_Task item:_ Continue the report on HECTOR complications among ICU patients, picking up right after its last sentence.
Source text START
While there was overlap between the different complications, most patients only experienced one type of complication, said study author Dr Jonathon Fanning from Johns Hopkins Medicine, Baltimore, Maryland, US, at ISTH 2022.
Patients with HECTOR complications had significantly higher BMI and were more likely to have cardiac or renal disease, hypertension, and diabetes, and a history of smoking than those without complications. Patients aged <60 years were also at greater risk of haemorrhagic complications than those aged ≥60 years (6.2 percent vs 3.8 percent; p=0.041). However, sex or ethnicity did not appear to influence the risk of HECTOR complications.
Compared with those without complications, patients with HECTOR complications had greater disease severity upon admission (median SOFA* score 6.0 vs 4.0; median APACHE* II score 17.0 vs 14.0; p<0.0001 for both). They were also more likely to require mechanical ventilation (82 percent vs 73 percent; p<0.0001) for a longer duration (median 18.5 vs 13 days; p<0.0001), ECMO (25 percent vs 7.5 percent), or transfusion of any blood product (54 percent vs 43 percent).
Thirty-seven percent of patients (n=4,425) died in the ICU. Overall mortality in the ICU was higher in patients with vs without HECTOR complications (44 percent vs 36 percent; p<0.0001), specifically 28-day mortality (25 percent vs 13 percent; p<0.001) and 90-day mortality (32 percent vs 15 percent; p<0.0001). In-ICU mortality rates due to haemorrhagic and thrombotic complications were 57** and 53 percent, respectively. Multiorgan failure was the most common cause of death among patients with HECTOR complications (36 percent), and respiratory failure the most common among those without complications (33 percent).
Source text END
Available data START
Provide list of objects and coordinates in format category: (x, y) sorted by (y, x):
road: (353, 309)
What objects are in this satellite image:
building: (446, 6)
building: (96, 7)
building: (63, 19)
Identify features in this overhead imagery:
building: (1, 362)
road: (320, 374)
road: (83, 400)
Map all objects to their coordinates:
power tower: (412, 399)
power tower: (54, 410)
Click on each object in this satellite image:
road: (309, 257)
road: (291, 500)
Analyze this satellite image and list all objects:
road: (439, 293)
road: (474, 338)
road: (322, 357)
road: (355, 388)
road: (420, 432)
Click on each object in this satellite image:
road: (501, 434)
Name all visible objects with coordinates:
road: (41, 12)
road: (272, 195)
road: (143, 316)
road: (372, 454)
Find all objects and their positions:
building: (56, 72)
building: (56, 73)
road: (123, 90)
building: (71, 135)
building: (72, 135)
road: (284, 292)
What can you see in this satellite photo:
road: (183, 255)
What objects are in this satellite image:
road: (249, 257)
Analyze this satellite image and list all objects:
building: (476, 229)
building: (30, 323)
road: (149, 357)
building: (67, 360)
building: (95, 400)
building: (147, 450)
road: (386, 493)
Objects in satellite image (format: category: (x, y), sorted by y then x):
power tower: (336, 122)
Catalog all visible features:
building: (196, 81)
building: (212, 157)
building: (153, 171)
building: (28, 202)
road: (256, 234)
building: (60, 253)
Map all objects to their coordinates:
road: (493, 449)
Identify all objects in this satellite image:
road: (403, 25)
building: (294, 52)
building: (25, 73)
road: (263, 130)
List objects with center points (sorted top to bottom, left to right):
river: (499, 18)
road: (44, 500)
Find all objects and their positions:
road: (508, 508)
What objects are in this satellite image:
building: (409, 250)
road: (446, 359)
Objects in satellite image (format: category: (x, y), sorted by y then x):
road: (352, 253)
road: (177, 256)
Available data END
_Response for this exercise:_
Mortality risk was not significantly increased in patients with vs without HECTOR complications (adjusted hazard ratio [adjHR], 1.01, 95 percent confidence interval [CI], 0.92–1.12; p=0.784). This was because the elevated mortality risk among patients with haemorrhagic complications (adjHR, 1.26, 95 percent CI, 1.09–1.45; p=0.002) was offset by the lower risk among those with thrombotic complications (adjHR, 0.88, 95 percent CI, 0.79–0.99; p=0.030).
Among survivors, duration of ICU stay was longer among those with vs without complications (median 18 vs 12 days).
Subanalysis by ECMO exposure
HECTOR complications occurred more often in patients receiving vs not receiving ECMO (36.9 percent vs 12.5 percent; p<0.001), specifically haemorrhagic events (24.6 percent vs 2.8 percent; p<0.001).
Among non-recipients, mortality risk from HECTOR complications was increased (adjHR, 1.12; p=0.029), due to haemorrhagic (adjHR, 1.57; p<0.001) but not thrombotic complications (adjHR, 1.03; p=0.869). Among ECMO recipients, overall HECTOR complication-related mortality risk was not increased (adjHR, 1.18; p=0.070), though there was an increased risk of death due to haemorrhagic complications (adjHR, 1.42; p<0.001) and a trend toward a lower risk of death due to thrombotic complications (adjHR, 0.78; p=0.049).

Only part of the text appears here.